Exercise text.
Purpose of data analysis: get information to answer research questions
 Numerical methods for describing sets of data:
 Frequency table (can be used for every variable, regardless of measurement level)
 Measures of central tendency and variability (choice depends on measurement level)

First, you collect the data you need, then you analyze the data, organize them and calculate the
order and relations between the variables. This way you can get the answers to research questions.

Most of the time we have to do with descriptive static questions. Typical: there is no time indication
involved. Also, all questions deal with one characteristic.
There is no median when you are
collecting nominal data, because the
median has to do with the order of
variables: nominal data doesn’t have
any order.

Variability or dispersion is about how
the scores are spread around the
measurement of central tendency. It
is not applicable for nominal
variables, because there can’t be a
dispersion around the mode.

Listed records.
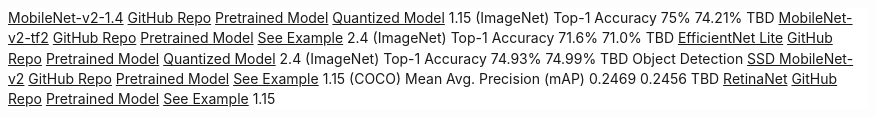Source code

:   </tr>
  <tr>
    <td><a href="aimet_zoo_tensorflow/mobilenet_v2/MobileNetV2.md">MobileNet-v2-1.4</a></td>
    <td><a href="https://github.com/tensorflow/models/tree/master/research/slim">GitHub Repo</a></td>
    <td><a href="https://storage.googleapis.com/mobilenet_v2/checkpoints/mobilenet_v2_1.4_224.tgz">Pretrained Model</a></td>
    <td><a href="/../../releases/tag/phase2_january_artifacts">Quantized Model</a></td>
    <td>1.15</td>
    <td>(ImageNet) Top-1 Accuracy</td>
    <td>75%</td>
    <td>74.21%</td>
    <td>TBD</td>
  </tr>
  <tr>
    <td><a href="aimet_zoo_tensorflow/mobilenet_v2_tf2/MobileNetV2_TF2.md">MobileNet-v2-tf2</a></td>
    <td><a href="https://keras.io/api/applications/mobilenet/#mobilenetv2-function">GitHub Repo</a></td>
    <td><a href="https://keras.io/api/applications/mobilenet/#mobilenetv2-function">Pretrained Model</a></td>
    <td><a href="aimet_zoo_tensorflow/mobilenet_v2_tf2/evaluators/mobilenet_v2_tf2_quanteval.py">See Example</a></td>
    <td>2.4</td>
    <td>(ImageNet) Top-1 Accuracy</td>
    <td>71.6%</td>
    <td>71.0%</td>
    <td>TBD</td>
  </tr>
  <tr>
    <td><a href="aimet_zoo_tensorflow/efficientnet/EfficientNetLite.md">EfficientNet Lite</a></td>
    <td><a href="https://github.com/tensorflow/tpu/tree/master/models/official/efficientnet/lite">GitHub Repo</a></td>
    <td><a href="https://storage.googleapis.com/cloud-tpu-checkpoints/efficientnet/lite/efficientnet-lite0.tar.gz">Pretrained Model</a> </td>
    <td><a href="/../../releases/download/efficientnet-lite0/efficientnet-lite0.tar.gz">Quantized Model</a></td>
    <td>2.4</td>
    <td>(ImageNet) Top-1 Accuracy</td>
    <td>74.93%</td>
    <td>74.99%</td>
    <td>TBD</td>
  </tr>
  <tr>
    <td rowspan="3">Object Detection</td>
    <td><a href="aimet_zoo_tensorflow/ssd_mobilenet_v2/SSDMobileNetV2.md">SSD MobileNet-v2</a></td>
    <td><a href="https://github.com/tensorflow/models/tree/master/research/object_detection">GitHub Repo</a></td>
    <td><a href="http://download.tensorflow.org/models/object_detection/ssd_mobilenet_v2_quantized_300x300_coco_2019_01_03.tar.gz">Pretrained Model</a></td>
    <td><a href="aimet_zoo_tensorflow/ssd_mobilenet_v2/evaluators/ssd_mobilenet_v2_quanteval.py">See Example</a></td>
    <td>1.15</td>
    <td>(COCO) Mean Avg. Precision (mAP)</td>
    <td>0.2469</td>
    <td>0.2456</td>
    <td>TBD</td>
  </tr>
  <tr>
    <td><a href="aimet_zoo_tensorflow/retinanet/RetinaNet.md">RetinaNet</a></td>
    <td><a href="https://github.com/fizyr/keras-retinanet">GitHub Repo</a></td>
    <td><a href="https://github.com/fizyr/keras-retinanet/releases/download/0.5.1/resnet50_coco_best_v2.1.0.h5">Pretrained Model</a></td>
    <td><a href="aimet_zoo_tensorflow/retinanet/evaluators/retinanet_quanteval.py">See Example</a></td>
    <td>1.15</td>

Work instructions.
**a)** Rewrite the paragraph of the data analysis notes that begins "Variability or dispersion is about how" as a short bulleted list, keeping its main facts.
**b)** Answer the following questions using the data analysis notes, one answer per line, marked the same way:
(i) Which numerical method can be used for every variable, regardless of measurement level?
(ii) What does the choice of measures of central tendency and variability depend on?
(iii) Why is there no median when you collect nominal data?
**c)** Carry on writing the data analysis notes from the point where they stop.

Responses to the exercise.
**a)**
- Variability (dispersion) describes how scores are spread around the measure of central tendency.
- It does not apply to nominal variables, since there can be no dispersion around the mode.

**b)**
(i) A frequency table.
(ii) The measurement level.
(iii) The median has to do with the order of variables, and nominal data has no order.

**c)**
When we look at the interquartile
range, the median is the midst and
the interquartile range is 25 % above the median and 25% below the median. Adding this up gives us
the midst 50 % of the observations. IQR = the upper quartile minus lower quartile (75-25).

When you work with the mean, you can use variance or standard deviation.

There are two ways to interpret the standard deviation. The choice depends on the shape of your
distribution. When you have a normal distribution, we can use the empirical rule. When your
distribution is not symmetric and bell shaped, we use Chebyshev’s rule.

,The last part of the videolecture is about how to determine the skewness and shape of a distribution.
For this we use the median and the mean, so it is only applicable for interval and ratio level. When
you have a perfectly bell shaped distribution, the mean and the median are the same (midst).

If your mean is smaller than your median, you have a negatively skewed distribution with a tail on
the left side. When your mean is higher than your median, you have positively skewed distribution, it
is the other way around.




Videolecture 2
The process of estimation contains four steps:
1. Determine the population: is presented in the research question or hypothesis
2. Draw the sample: we draw samples because populations are too high
3. Determine the sample value (X)
4. Estimates and tests by analyses

When we work with samples, we have to establish how confident we are about the estimations.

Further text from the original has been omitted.